I had a quick look at The NMC Horizon Report > 2014 Higher Education Edition, the 11th edition in the annual higher education series of NMC Horizon Reports. It’s a very timely and informative report. It

identified 18 topics very likely to impact technology planning and decision making: six key trends, six significant challenges, and six important developments in educational technology. (p.3)

The 6 key trends:

  • Growing Ubiquity of Social Media (Fast Trend: 2-3 years). Yes, human beings are social animals. It’s difficult to avoid social media and its impact in Higher Education settings. We just have to accept it as a carrier for connection and communication.
  • Integration of Online, Hybrid, and Collaborative Learning (Fast Trend: 2-3 years).
  • Rise of Data-Driven Learning and Assessment (Mid-Range Trend: 3-5 years).
  • Shift from Students as Consumers to Students as Creators (Mid-Range Trend: 3-5 years).
  • Agile Approaches to Change (Long-Range Trend: 5 or more years). Yes, “if higher education institutions adopt startup models, it could lead to the more efficient implementation of new practices and pedagogies” (p.16), however, top-down change is normally not implemented quickly enough.
  • Evolution of Online Learning (Long-Range Trend: 5 or more years). Yes, learning is a personal experience. Online learning is no exception.

The 6 significant challenges:

  • Low Digital Fluency of Faculty (Solvable Challenge). “This challenge is exacerbated by the fact that  digital literacy is less about tools and more about  thinking, and thus skills and standards based on tools  and platforms have proven to be somewhat ephemeral.” (p.22). Yes, the awareness and organisational approaches for developing digital literacy for all staff and students are urgently required.
  • Relative Lack of Rewards for Teaching (Solvable Challenge).
  • Competition from New Models of Education (Difficult Challenge). True, it’s hard to evaluate a new model across a broad range of institutional settings, especially to measure student’s engagement on a deeper level.
  • Scaling Teaching Innovations (Difficult Challenge).
  • Expanding Access (Wicked Challenge).
  • Keeping Education Relevant (Wicked Challenge). Indeed, we should ask this question “what universities can provide that other approaches  cannot, and rethink the value of higher education from  a student’s perspective.” (p.32)

The 6 important developments in educational technology for Higher Education:

  • Flipped Classroom (1 year or less). “The goal  is for students to learn more authentically by doing.” (p.36)
  • Learning Analytics (1 year or less).
  • 3D Printing (2-3 years).
  • Games and Gamifiction (2-3 years).
  • Quantified Self (4-5 years). “Quantified self describes the phenomenon of  consumers being able to closely track data that  is relevant to their daily activities through the  use of technology… Today’s apps not only  track where a person goes, what they do, and how much  time they spend doing it, but now what their aspirations  are and when those can be accomplished” (p.44). I assume tools like iMeasure has already collected self-tracked data though it’s not particularly in Higher Education settings.
  • Virtual Assistants (4-5 years). Yes, there are many examples of this category. I noticed ToneCheck yesterday and installed it on Windows 7 linked Firefox and Gmail. It did not work. May try it again when I have time.

It will be interesting to look at the following tools/services closer:

  • The Capella University Competency map shows students how is their learning, such as completed assignments and where they need to concentrate their efforts.
  • CMU Sphinx open source toolkit for speech recognition project by Carnegie Mellon University.
  • GradeCraft is a learning management system being developed at the University of Michigan, with the support of the Learning Analytics Taskforce.
  • HapYak – Users can add interactive content such as links, quizzes, drawings into a video.
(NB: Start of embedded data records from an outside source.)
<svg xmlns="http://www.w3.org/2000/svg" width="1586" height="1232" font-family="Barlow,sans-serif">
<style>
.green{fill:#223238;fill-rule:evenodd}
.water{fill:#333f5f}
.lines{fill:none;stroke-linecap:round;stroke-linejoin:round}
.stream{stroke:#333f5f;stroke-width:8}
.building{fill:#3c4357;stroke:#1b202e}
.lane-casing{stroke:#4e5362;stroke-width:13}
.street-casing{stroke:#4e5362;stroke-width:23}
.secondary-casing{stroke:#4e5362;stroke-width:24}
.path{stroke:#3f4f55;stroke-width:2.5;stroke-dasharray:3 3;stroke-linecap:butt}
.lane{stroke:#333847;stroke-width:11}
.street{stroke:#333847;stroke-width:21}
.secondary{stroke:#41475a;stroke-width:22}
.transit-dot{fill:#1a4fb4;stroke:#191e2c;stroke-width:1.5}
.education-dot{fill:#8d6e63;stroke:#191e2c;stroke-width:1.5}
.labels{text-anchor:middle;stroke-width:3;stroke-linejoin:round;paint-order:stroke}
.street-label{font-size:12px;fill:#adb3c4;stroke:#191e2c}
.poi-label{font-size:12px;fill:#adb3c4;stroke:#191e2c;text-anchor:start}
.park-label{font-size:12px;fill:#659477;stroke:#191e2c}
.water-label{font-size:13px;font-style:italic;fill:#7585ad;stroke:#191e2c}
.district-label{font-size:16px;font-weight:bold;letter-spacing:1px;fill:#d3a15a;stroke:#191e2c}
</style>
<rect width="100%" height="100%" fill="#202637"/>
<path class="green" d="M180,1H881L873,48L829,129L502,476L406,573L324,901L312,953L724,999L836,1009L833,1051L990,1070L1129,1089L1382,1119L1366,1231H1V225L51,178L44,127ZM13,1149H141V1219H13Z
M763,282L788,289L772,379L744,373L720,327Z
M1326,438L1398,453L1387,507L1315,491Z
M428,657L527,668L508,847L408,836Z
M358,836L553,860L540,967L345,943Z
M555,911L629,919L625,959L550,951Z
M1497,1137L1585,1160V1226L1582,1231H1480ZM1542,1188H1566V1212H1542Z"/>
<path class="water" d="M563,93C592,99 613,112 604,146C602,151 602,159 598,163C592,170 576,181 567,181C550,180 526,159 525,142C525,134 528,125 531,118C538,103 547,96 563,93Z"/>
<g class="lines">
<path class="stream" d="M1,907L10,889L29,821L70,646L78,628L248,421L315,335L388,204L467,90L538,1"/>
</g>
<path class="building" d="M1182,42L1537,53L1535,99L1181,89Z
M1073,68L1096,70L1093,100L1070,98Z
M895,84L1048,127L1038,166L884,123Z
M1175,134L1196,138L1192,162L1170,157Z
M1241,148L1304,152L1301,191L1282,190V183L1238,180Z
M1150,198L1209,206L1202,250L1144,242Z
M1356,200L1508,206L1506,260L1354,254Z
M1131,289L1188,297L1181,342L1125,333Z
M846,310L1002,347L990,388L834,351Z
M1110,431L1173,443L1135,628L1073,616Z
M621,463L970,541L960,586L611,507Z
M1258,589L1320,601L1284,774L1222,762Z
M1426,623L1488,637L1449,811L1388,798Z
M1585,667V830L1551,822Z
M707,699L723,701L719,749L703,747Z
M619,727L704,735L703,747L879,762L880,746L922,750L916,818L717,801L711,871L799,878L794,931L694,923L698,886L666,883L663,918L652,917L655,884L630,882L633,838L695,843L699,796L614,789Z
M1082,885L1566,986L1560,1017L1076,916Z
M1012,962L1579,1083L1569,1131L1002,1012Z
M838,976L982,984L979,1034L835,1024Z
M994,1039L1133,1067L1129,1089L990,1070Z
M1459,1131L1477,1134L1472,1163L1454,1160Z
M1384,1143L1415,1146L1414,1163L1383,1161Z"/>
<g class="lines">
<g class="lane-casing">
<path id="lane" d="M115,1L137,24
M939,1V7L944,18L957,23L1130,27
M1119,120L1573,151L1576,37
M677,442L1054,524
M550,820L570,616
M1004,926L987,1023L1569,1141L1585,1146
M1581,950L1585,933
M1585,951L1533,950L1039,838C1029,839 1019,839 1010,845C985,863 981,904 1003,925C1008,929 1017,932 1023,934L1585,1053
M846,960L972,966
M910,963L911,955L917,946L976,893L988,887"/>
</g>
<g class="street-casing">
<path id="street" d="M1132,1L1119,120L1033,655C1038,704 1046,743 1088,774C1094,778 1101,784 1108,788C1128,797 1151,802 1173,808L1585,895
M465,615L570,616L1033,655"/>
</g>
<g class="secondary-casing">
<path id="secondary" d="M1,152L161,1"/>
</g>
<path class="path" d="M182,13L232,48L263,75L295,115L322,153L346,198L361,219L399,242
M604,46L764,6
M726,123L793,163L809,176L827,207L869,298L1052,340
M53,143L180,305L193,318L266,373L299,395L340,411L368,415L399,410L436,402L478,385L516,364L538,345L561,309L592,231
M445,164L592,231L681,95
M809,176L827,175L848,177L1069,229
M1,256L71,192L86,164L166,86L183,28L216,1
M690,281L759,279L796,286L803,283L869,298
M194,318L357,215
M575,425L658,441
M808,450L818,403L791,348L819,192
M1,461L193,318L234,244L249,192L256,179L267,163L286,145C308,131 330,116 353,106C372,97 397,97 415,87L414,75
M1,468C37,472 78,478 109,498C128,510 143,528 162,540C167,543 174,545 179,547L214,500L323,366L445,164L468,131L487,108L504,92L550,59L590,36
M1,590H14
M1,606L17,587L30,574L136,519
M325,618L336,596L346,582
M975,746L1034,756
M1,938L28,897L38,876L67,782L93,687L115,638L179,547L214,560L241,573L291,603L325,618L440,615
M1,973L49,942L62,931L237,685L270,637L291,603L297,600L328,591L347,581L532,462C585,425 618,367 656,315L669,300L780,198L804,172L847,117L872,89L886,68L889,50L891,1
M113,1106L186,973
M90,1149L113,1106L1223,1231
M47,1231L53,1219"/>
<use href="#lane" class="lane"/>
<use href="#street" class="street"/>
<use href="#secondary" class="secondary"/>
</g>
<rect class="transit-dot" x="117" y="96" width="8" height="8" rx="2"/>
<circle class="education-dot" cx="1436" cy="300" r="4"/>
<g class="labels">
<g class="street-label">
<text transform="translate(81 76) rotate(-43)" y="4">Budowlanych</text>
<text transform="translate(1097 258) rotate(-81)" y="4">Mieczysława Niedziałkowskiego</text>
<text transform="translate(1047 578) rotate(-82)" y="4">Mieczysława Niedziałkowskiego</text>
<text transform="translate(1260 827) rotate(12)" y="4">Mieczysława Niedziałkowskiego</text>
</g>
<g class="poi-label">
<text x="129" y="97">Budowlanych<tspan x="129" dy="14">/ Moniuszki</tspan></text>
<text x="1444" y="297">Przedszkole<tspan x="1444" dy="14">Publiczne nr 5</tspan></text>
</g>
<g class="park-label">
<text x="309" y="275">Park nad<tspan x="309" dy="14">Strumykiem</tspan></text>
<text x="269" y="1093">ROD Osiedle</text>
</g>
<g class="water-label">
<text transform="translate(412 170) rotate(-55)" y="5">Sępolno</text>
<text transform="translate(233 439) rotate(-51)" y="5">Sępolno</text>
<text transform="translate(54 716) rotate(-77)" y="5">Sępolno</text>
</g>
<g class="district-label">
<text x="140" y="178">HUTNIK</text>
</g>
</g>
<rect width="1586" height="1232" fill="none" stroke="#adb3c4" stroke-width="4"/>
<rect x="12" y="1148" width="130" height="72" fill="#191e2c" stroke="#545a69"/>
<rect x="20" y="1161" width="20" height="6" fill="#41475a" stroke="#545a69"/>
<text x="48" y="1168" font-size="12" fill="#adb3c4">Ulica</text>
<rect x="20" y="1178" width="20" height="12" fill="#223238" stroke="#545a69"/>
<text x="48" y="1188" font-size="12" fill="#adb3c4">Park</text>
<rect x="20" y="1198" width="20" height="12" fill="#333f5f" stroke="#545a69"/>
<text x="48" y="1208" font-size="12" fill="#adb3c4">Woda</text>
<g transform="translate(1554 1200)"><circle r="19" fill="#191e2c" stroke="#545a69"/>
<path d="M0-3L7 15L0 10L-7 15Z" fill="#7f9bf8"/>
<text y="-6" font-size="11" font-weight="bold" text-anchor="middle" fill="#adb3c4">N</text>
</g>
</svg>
It provides a FREE plan that includes 20 public videos and 1 author.
  • M*Modal is a leading provider of clinical documentation and Speech Understanding solutions. The University of Virginia Health System is using it for medical staff and informatics professionals to quickly and accurately capture clinical narratives for improved billing, productivity and patient care.
  • Penn State University’s One Button Studio is a low-cost model. It is a video recording set-up that enables users with no previous experience to create high quality videos.
  • The Standford University School of Medicine’s SICKO is a web-based simulation game that students practise critical decisions in the operation room.